Dr. Mellisa Clawson is a professor of Early Childhood Education. She has taught and held administrative positions in infant, toddler, preschool, Head Start, and public school settings. Professor Clawson teaches Creative Arts and Technology for the Young Child and Science Methods in Early Childhood Education, in addition to other courses. Her research focuses on developing online, interactive resources for future early childhood teachers. These materials are used in colleges across the country. Currently, Dr. Clawson is writing a book about integrating place-based science into pre-K through 2nd grade curriculum, particularly in economically disadvantaged schools. She travels around the country providing workshops to help teachers support children with Asperger Syndrome and find ways to integrate more creative arts and science into the curriculum. In her spare time, Dr. Clawson enjoys singing and acting in community theater.

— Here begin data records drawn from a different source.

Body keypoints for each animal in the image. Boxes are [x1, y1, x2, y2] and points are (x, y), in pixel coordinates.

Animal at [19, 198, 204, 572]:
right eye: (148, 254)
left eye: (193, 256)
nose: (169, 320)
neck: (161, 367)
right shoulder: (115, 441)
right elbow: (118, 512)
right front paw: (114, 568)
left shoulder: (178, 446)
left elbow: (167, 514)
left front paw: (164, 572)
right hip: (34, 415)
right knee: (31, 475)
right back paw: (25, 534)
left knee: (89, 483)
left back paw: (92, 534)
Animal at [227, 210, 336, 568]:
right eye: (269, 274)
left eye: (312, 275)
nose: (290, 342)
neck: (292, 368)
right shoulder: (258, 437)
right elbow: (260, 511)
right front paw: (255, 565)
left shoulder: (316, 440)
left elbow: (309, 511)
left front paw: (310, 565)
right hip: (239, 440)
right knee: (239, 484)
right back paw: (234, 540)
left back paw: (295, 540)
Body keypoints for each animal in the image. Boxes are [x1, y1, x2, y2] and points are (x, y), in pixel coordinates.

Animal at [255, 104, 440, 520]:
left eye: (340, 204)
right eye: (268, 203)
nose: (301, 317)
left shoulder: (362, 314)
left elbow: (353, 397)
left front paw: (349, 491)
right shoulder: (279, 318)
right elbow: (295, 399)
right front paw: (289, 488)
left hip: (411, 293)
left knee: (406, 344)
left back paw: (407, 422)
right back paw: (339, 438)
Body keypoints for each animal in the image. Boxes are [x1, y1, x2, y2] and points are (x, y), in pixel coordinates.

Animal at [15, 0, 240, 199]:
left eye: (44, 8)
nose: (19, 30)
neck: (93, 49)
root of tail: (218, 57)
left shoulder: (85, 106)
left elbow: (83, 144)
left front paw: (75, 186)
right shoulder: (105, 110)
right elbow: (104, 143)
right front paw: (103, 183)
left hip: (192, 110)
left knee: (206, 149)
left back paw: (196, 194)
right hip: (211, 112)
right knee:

Dr. Donna Karno teaches in the on-campus BS program, the off-campus BS program, the MS Ed. in Early Childhood degree program, and the MS Ed Instructional Technology collaborative degree program. Since entering the profession of early childhood education, she has worked in many different capacities including as a consultant, lead teacher, and preschool director. She brings all of these experiences to the classroom as a way to connect the academic with field work. Dr. Karno is involved in teaching and research using digital technologies in the early childhood profession on the local, state and national levels. With an MA in political science and teaching experience in post-secondary social science, Dr. Karno maintains an active interest in public policy.
Dr. Williams arrived at UMF in 2012. She teaches ECH 150 Introduction to ECE, ECH 232 Social Science Curriculum, ECH 250 Infants and Toddlers, ECH 440 Children, Families, and Communities, ECH 450 Senior Research Seminar, ECH 535 Play, ECH 538 Collaboration with Families and Communitiesn and ECH 541 Capstone Research. She also coordinates the Infant-Toddler Playgroup Program. Her scholarship examines homevisiting programs, parent involvement, the support needs of new parents, toddler curriculum, and service learning. She has received grants from the March of Dimes, the MA Department of Education, and the American Association of Colleges and Universities. She serves as editor of Annual Editions: The Family (McGraw-Hill). Prior to arriving at UMF Dr. Williams worked as an early intervention teacher, an afterschool program coordinator, and a research consultant to early childhood programs and school districts in Massachusetts and Maryland.
Dr. Patti Bailie arrived at UMF in 2014 with significant experience in nature-based early childhood education. She was the founding director of the Schlitz Audubon Nature Preschool in Milwaukee, WI and co-director of the Early Childhood Outdoors Institute in Omaha, NE. She teaches several methods and field based courses in the undergraduate early childhood department including; ECH 150 Introduction to ECE, ECH 232 Social Science for Young Chidlren, ECH 192 Practicum, and ECH 420 Planning Environments for Young Children. Dr. Bailie is active in the field of early childhood environmental education serving on the advisory board of the Natural Start Alliance and as consulting editor of the International Journal of Early Childhood Environmental Education. Her research interests include identifying high quality practices of nature-based preschools and their impact on school readiness. She enjoys Maine's winter activities and maple sugaring.
Dr. Leigh Ann Fish is an Assistant Professor of Early Childhood Education. She holds a Ph.D. in Educational Administration/Curriculum and Cultural Studies from Miami University. Prior to working at UMF, Dr. Fish served as a K-12 Gifted & Talented Coordinator and as a National Board Certified elementary teacher in Ohio. Her professional interests include girlhood studies, gendered school practices, treatment of intellect in schools, importance of play in early and elementary settings, Reggio-inspired practices, and young children with gifts and talent. She is an active member of NAEYC, MEGAT, and NAGC and is a seasoned advocate for young children and young gifted children. When not working, Dr. Fish enjoys spending time with her family as they imagine, dream, play, and create on their 18th century farm.
Having taught for many years in New York Public schools, Cara Furman brings a philosophical stance to concerns about practice. With an undergraduate degree in History, Dr. Furman is committed to the liberal arts – encouraging students to take an inquiry stance towards the world around them. She has published on inclusive classrooms, descriptive inquiry, supporting classroom teachers, practical wisdom in classrooms, the pedagogical value of narrative, and progressive education. Whether teaching methods courses such as ECH 336 or research classes such as ECH 450, Dr. Furman seeks to provide a balance of practical experiences and philosophical discussion.